WHAT NEEDS TO BE DONE:
Below this sentence is a listing; return exactly its lines from the one with "Além das orientações durante as aulas, os" to the one with "completo por e-mail para reforçar os conte", both kept, and nothing more.

RECORD EXTRACTS:
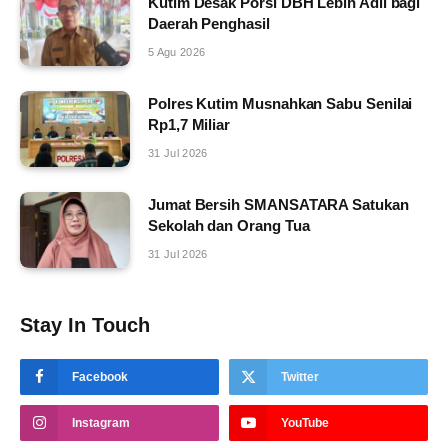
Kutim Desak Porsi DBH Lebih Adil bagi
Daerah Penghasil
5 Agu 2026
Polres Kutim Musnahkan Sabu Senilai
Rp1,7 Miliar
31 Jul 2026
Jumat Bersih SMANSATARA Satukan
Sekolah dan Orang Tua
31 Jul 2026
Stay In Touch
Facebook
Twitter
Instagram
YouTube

...

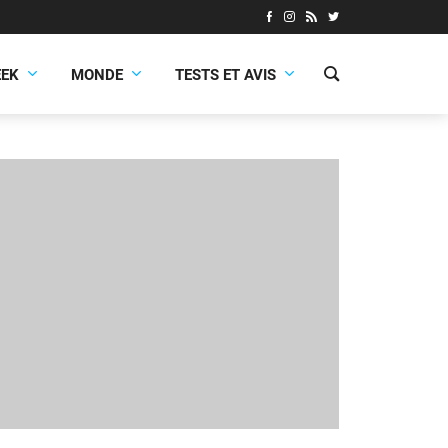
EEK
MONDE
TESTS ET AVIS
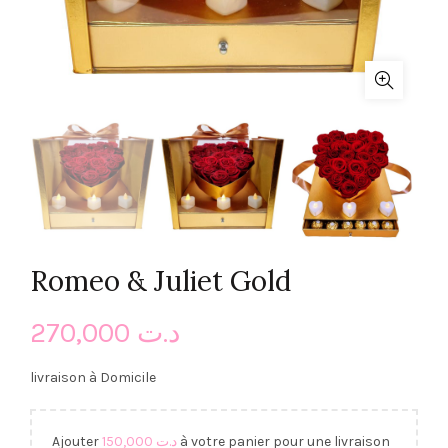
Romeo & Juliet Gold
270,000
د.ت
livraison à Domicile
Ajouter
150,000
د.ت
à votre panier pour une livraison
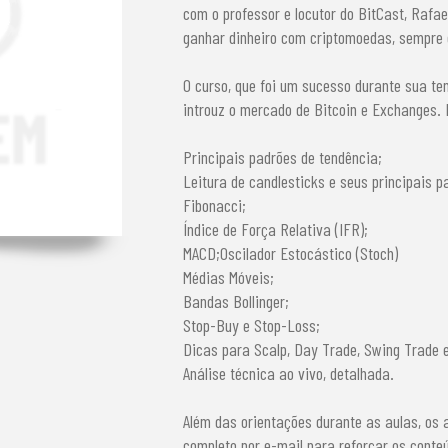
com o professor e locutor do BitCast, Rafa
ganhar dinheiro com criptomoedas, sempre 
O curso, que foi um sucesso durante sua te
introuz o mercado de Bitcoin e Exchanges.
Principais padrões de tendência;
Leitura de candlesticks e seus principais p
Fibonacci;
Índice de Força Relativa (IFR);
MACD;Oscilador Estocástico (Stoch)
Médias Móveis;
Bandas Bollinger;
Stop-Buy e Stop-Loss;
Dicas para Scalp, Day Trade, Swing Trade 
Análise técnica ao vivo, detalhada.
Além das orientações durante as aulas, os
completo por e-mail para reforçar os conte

EXERCISE RESULT:
Além das orientações durante as aulas, os
completo por e-mail para reforçar os conte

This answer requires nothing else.